How many traces should you review?
This is almost like asking “how many users should I talk to?” during product discovery. It really depends. More is better, but properly reviewing 100 diverse traces is much more valuable than superficially racing through 1000 without much thought. Generally speaking, you want to keep reading so long as you keep learning. And then you want to repeat the process often enought that you’re keeping your finger on the pulse. I’d recommend making a weekly routine (so long as there’s new traces to read)
If you’re lucky enough to be shipping to a lot of users, you might end up with too many traces to possibly read. First off, don’t look at 150 traces and decide that’s too many. This is super valuable work even if it feels mundane. It’s in the same league as talking to real users. A conversation might not feel valuable in the moment, but any product manager knows how important a conversation with a customer is. An AI product manager knows the same thing about reading traces.
If you are ending up with thousands of traces, though, you’ll want to appropriately sample which ones you review.
How to sample traces:
- Flagged traces: If you gave users the option to provide feedback (thumbs up/down, report issue, etc.), start with those! Don’t only read flagged traces though… You’ll miss patterns in what users don’t bother flagging or worse, don’t realize is incorrect.
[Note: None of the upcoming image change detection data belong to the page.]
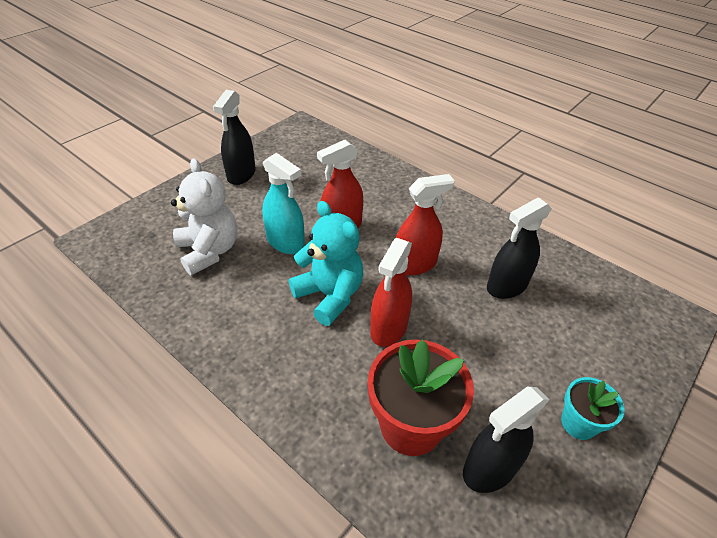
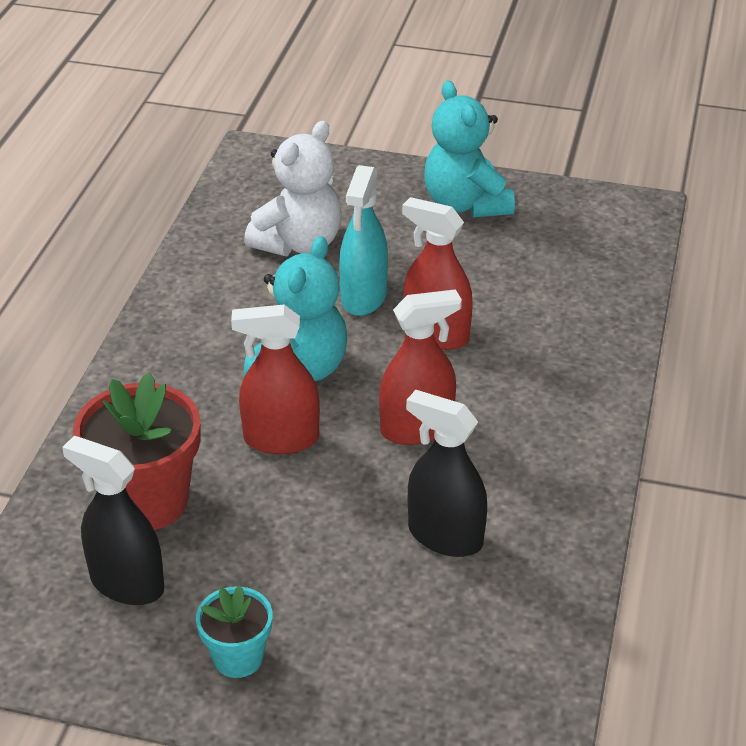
camera: 65 degrees right, 5 degrees down
(241, 174) = (466, 204): black spray bottle -> turquoise teddy bear
(415, 264) = (417, 428): red spray bottle -> red spray bottle turned 60 degrees counterclockwise

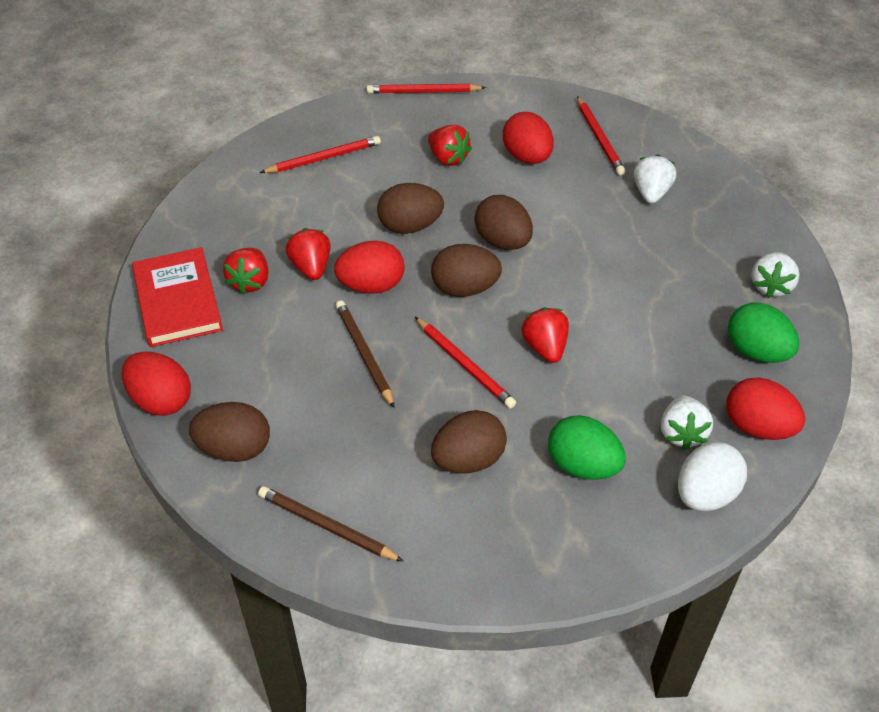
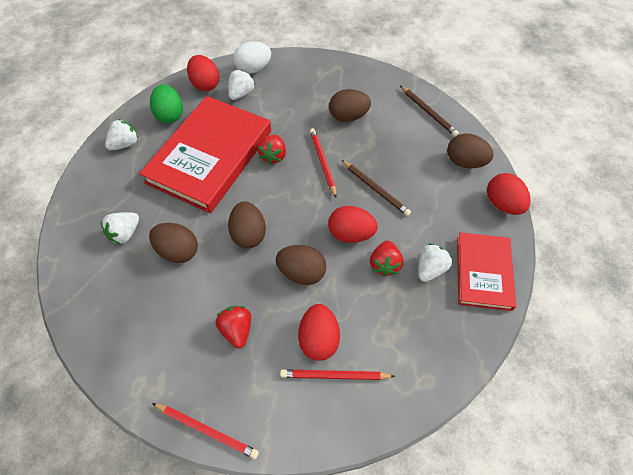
camera: 155 degrees left, 10 degrees up
(250, 282) = (430, 269): red strawberry -> white strawberry
(364, 354) = (375, 189): brown pencil -> brown pencil turned 45 degrees counterclockwise
(464, 288) = (294, 209): brown egg -> brown egg (178, 251)
(527, 157) = (179, 304): red egg -> red egg (318, 339)
(583, 465) = (297, 96): green egg -> none
(599, 138) = (112, 300): red pencil -> none
(636, 313) = (210, 156): none -> red book

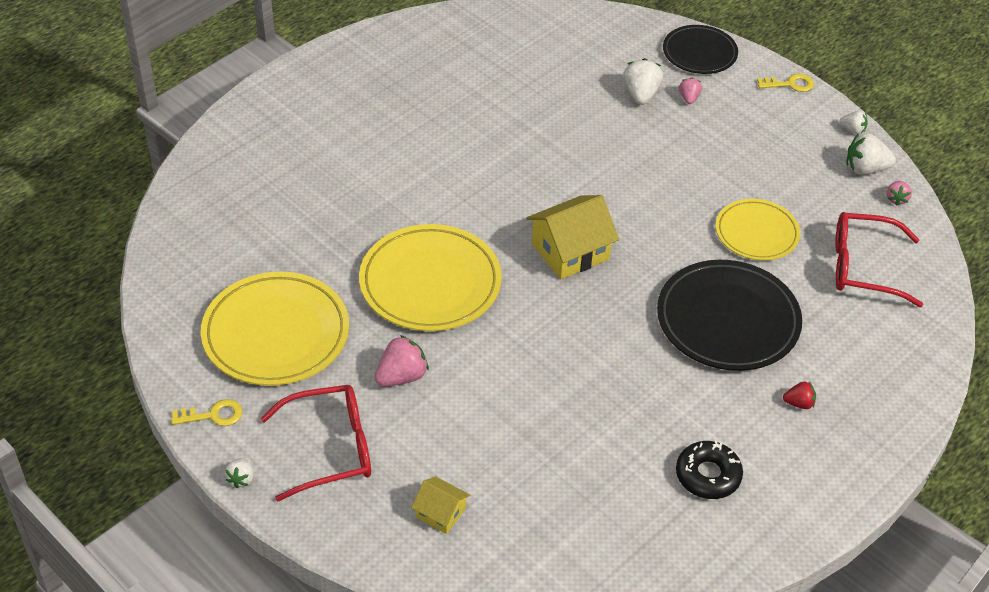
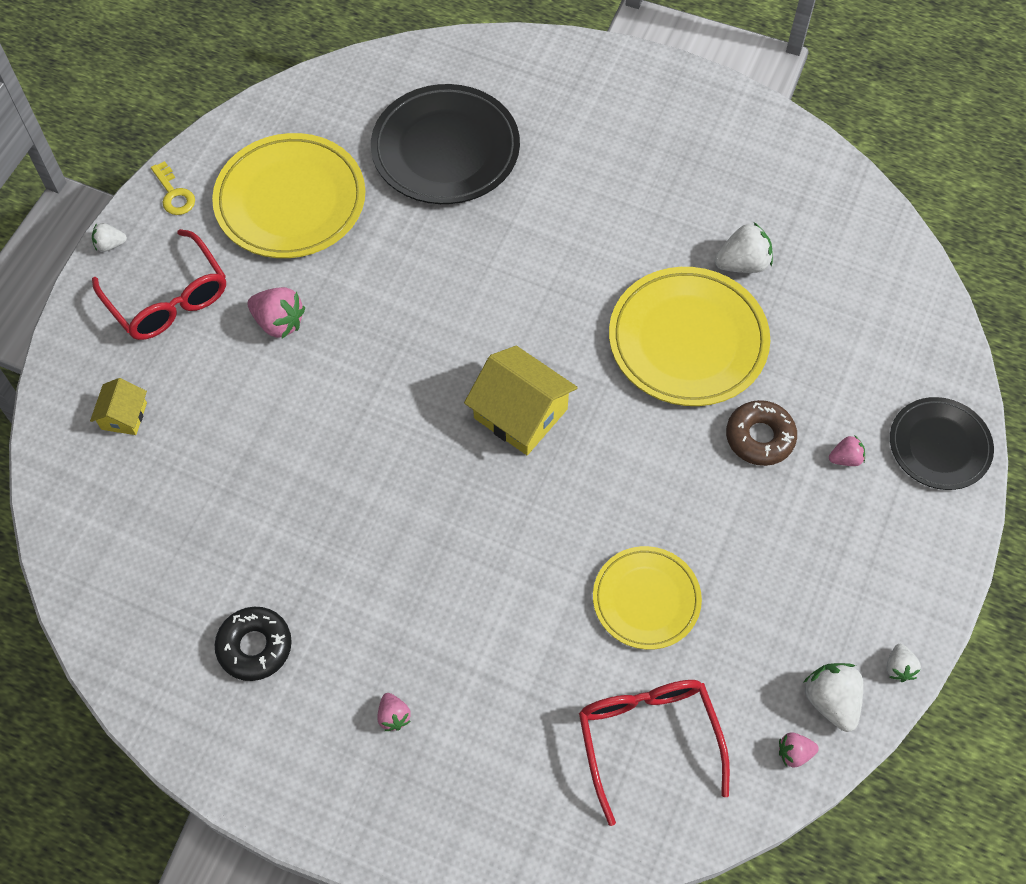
camera: 70 degrees right, 15 degrees up
(430, 283) = (414, 301): yellow plate -> yellow plate (688, 340)
(641, 95) = (820, 404): white strawberry -> white strawberry (742, 264)
(652, 133) = (759, 437): none -> brown donut
(727, 320) = (489, 605): black plate -> black plate (445, 150)
(790, 84) = (944, 568): yellow key -> none
(799, 403) = (393, 716): red strawberry -> pink strawberry

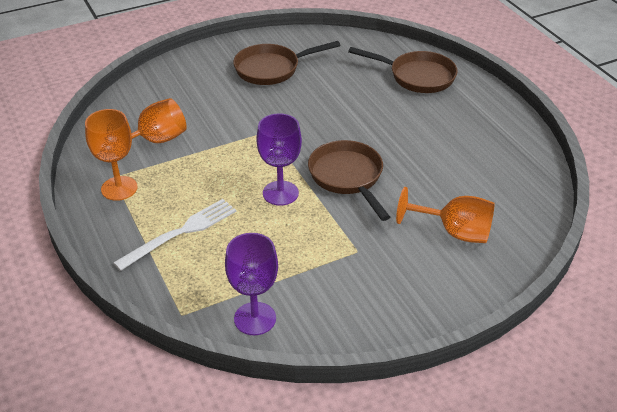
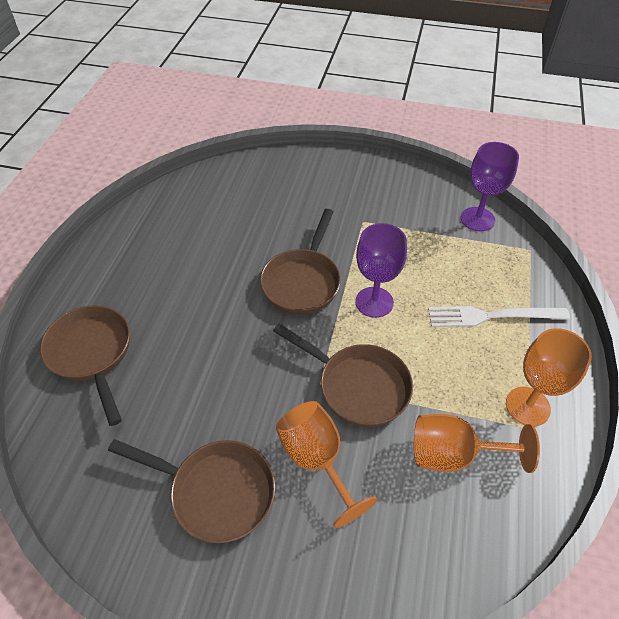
camera: 140 degrees left, 10 degrees up
(242, 142) = (358, 386): none -> brown pan
(454, 232) = (281, 195): orange goblet -> orange goblet (317, 460)

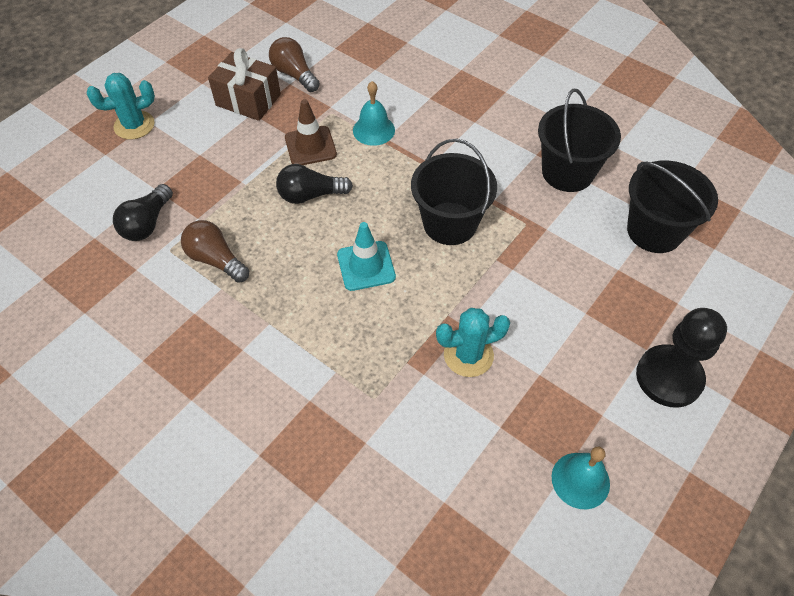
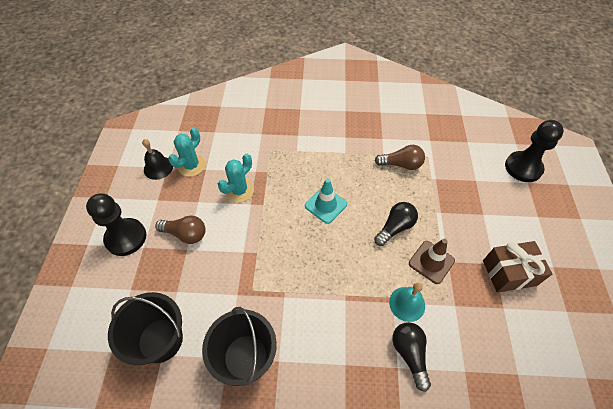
camera: 145 degrees right, 0 degrees up
(84, 170) = (523, 168): none -> black pawn
(134, 125) = (541, 208): turquoise cactus -> turquoise cactus (191, 165)
(147, 223) = (454, 161): black light bulb -> black light bulb (409, 354)
(294, 74) = (511, 319): brown light bulb -> brown light bulb (185, 234)
(450, 223) = (300, 260): black bucket -> none
(580, 480) = (158, 167): turquoise bell -> black bell

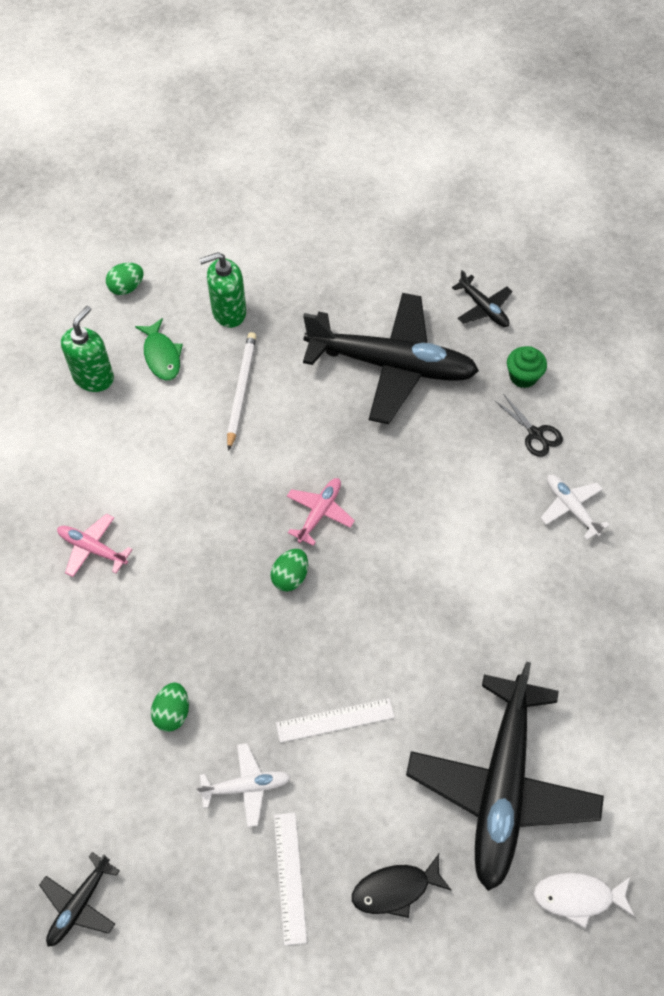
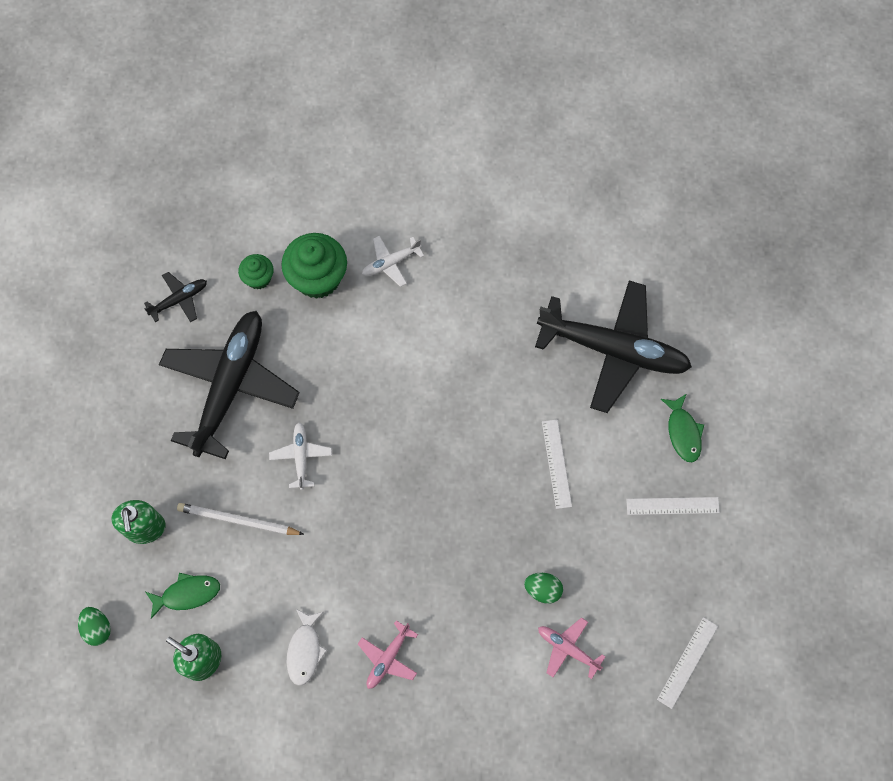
camera: 85 degrees left, 10 degrees up
(80, 903) = (687, 662): black plane -> white ruler
(245, 786) = (605, 534): white plane -> white plane (301, 457)
(290, 577) = (431, 489): green egg -> none
(319, 513) = (374, 461): pink plane -> pink plane (568, 649)
(395, 889) = (683, 432): black fish -> green fish
(535, 434) = (318, 278): black scissors -> green cupcake
(577, 897) = (691, 312): white fish -> white fish (305, 650)

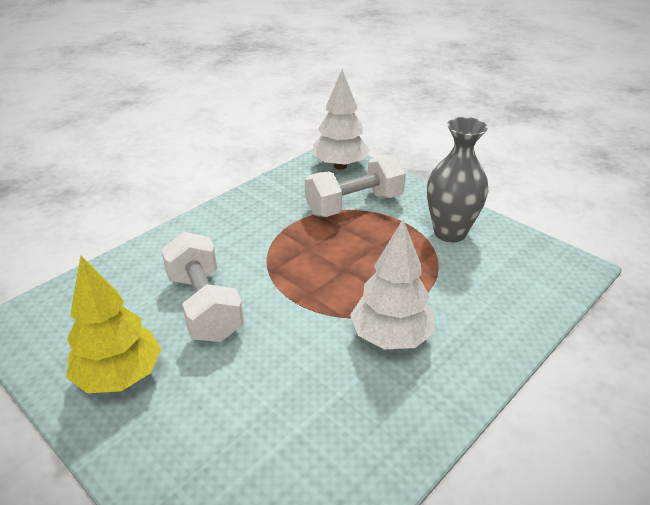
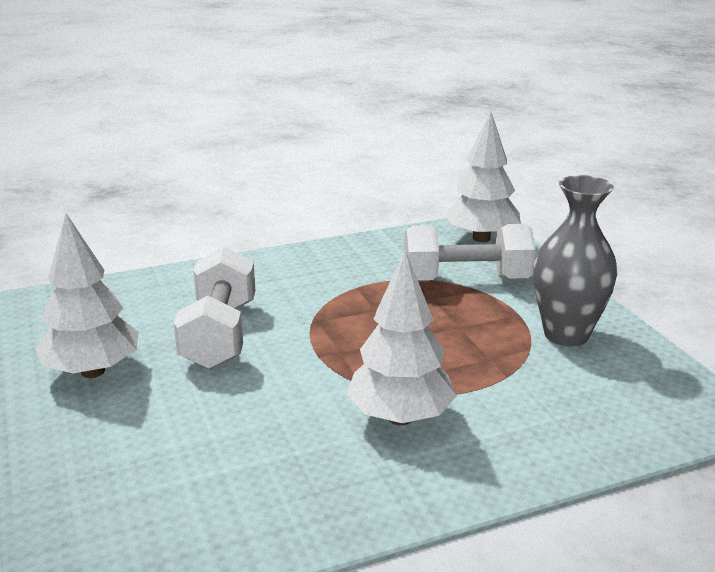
camera: 25 degrees right, 10 degrees down
(120, 376) = (93, 371): yellow tree -> white tree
- Random selection: Just randomly select from the bunch.
- Stratified random selection: Group your traces by some attribute (user type, prompt length, or some other relevant context) and then randomly select from each bucket.
- Look for anomalies: Use associated metrics to find outliers (high latency, unusually long conversations, high token counts, lots of tool calls, etc.).
7. Iterate & Improve
This is the same process as before you shipped (Section 4). Based on the patterns you see in your real-world traces:
- Adjust your prompts and context
- Test your changes against both your original test scenarios (to catch regressions) and the new failure cases you’ve discovered
- Annotate the results
- Ship the improvements
- Repeat
The cycle continues. The difference now is that you’re learning from real usage, which means you’re not guessing, and the failure modes you’re solving actually matter to your users. And unlike the hypothetical scenarios, it’s hard to invest in solving real problems for real users!
Should I Expand Into Actual Evals?
You’ll know when you’re ready to build a full eval suite. You’ll feel it.
Signs it’s time to level up:
- Volume: You’re drowning in traces. Even with good sampling strategies, you can’t keep up with the flow of real-world usage. Manual review is becoming a bottleneck for shipping improvements.
- Risk: The feature is high-stakes enough that failures have real consequences. Maybe it’s customer-facing and directly impacts revenue, or it’s making decisions that could have legal or compliance implications. You need confidence that changes won’t break things in production.
- Unpredictability: You keep seeing intermittent failures that you can’t reliably reproduce or solve. You fix something, ship it, and it seems better… but then the same failure mode pops up again in a slightly different context. You need systematic testing to know if you’ve actually solved the problem.
What to build first:
Don’t try to build evals for everything. Start with the highest-leverage cases:
- Persistent failure modes: The issues that keep coming up or appear intermittently despite your fixes. If you can’t reliably solve it with prompt tweaking alone, build an eval for it.
- Low-hanging fruit: Deterministic checks that should always pass. These are often the easiest evals to write and give you quick wins on regression testing.
The good news? All the work you’ve done—defining scenarios, annotating traces, identifying failure modes—sets you up perfectly for building evals. You’re not starting from scratch. You already know what matters.